Gilbert se nomma en commençant par le nom de son village. Par un fait exprès, Germain avait des parents dans le coin :
— J’ai une tante à Marcheseuil ! dit-il triomphant, comme s’il avait été le neveu de l’Agha Khan.
Ils poussèrent tous deux le cri indéfinissable qu’ont les « pays » lorsqu’ils se rencontrent à l’étranger. Gilbert en eut un coup de chaud dans les os. Il regarda le Bourguignon Bien-Pensant, Compagnon Passant du Devoir : il avait la même taille que lui et il n’était pas si gros qu’il le paraissait. Ce qui le gonflait, c’est qu’il portait tout en double : deux chemises, deux chandails, deux vestes et, sur la tête un bonnet de laine et un feutre sans forme ni couleur posé à l’envers :
— Pays ! dit-il, voilà dix heures qui sonnent, tu n’aurais rien sur la conscience, des fois ?
— J’aurais, dit Gilbert, sûr que je te paierais une sacrée tournée, mais des gars m’ont tout pris, les chaireignes !
— Tout pris ?
— Oui. C’est toute une histoire.
— Viens me raconter ça par là ! dit l’autre en posant outil.
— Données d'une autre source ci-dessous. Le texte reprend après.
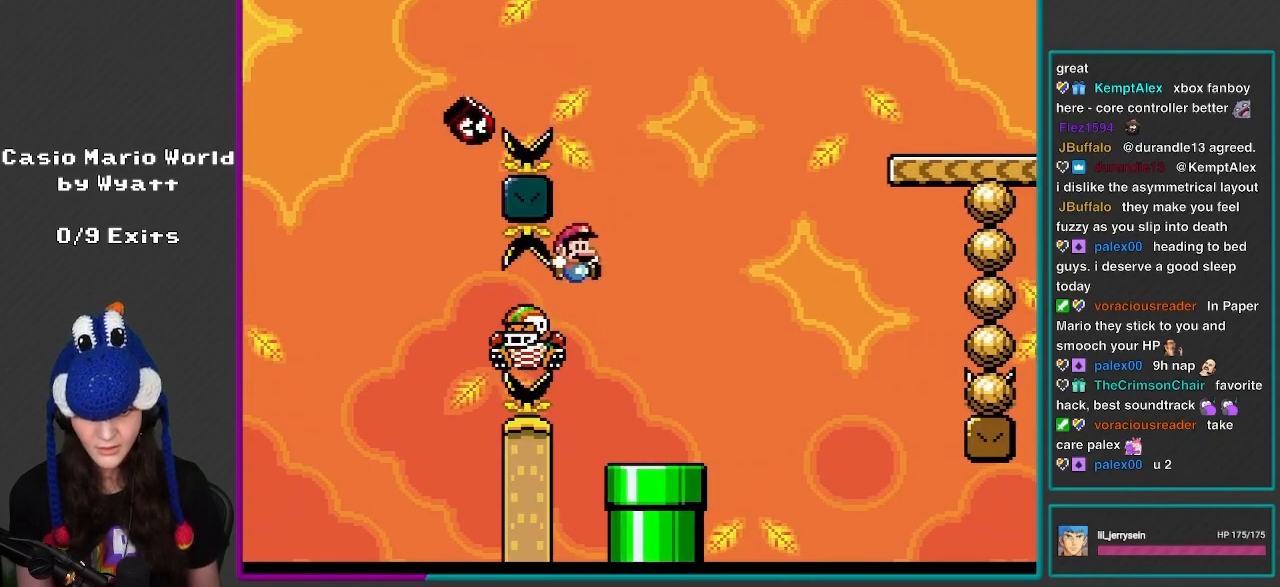
{"buttons": ["Y"], "events": [[50, "DPAD_UP", "up"], [83, "DPAD_LEFT", "up"], [117, "DPAD_RIGHT", "down"], [467, "DPAD_RIGHT", "up"], [500, "B", "up"]]}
L’homme à l’a boucharde en fit autant et, au plus lourd de leurs sabots, ils entraînèrent Gilbert dans un bouchon de l’île Saint-Louis pour s’asseoir devant une bouteille de beaujolais. On s’efforça de se trouver de la parenté. Ce fut facile : la tante de Marcheseuil était mariée à un vigneron de Rully qui était un cousin du neveu du beau-frère de l’ancien commis de l’oncle Meulenot.
— Alors, conte ton conte, cousin, que je t’écoute, dit Germain. Qu’est-ce qu’ils t’ont fait ?
Et Gilbert raconta tout, par le commencement : sa vie à la Rouéchotte, son calvaire des Griottes, l’arrivée du professeur Viardot, Regenheim et le baron, l’histoire du nouveau curé, son départ.
— Oh ! beuzenot ! Oh le gros beuzenot. Regardez-moi ce beuzenot ! répétait tendrement-le tailleur de pierre. Voilà ce qu’il ne fallait pas faire.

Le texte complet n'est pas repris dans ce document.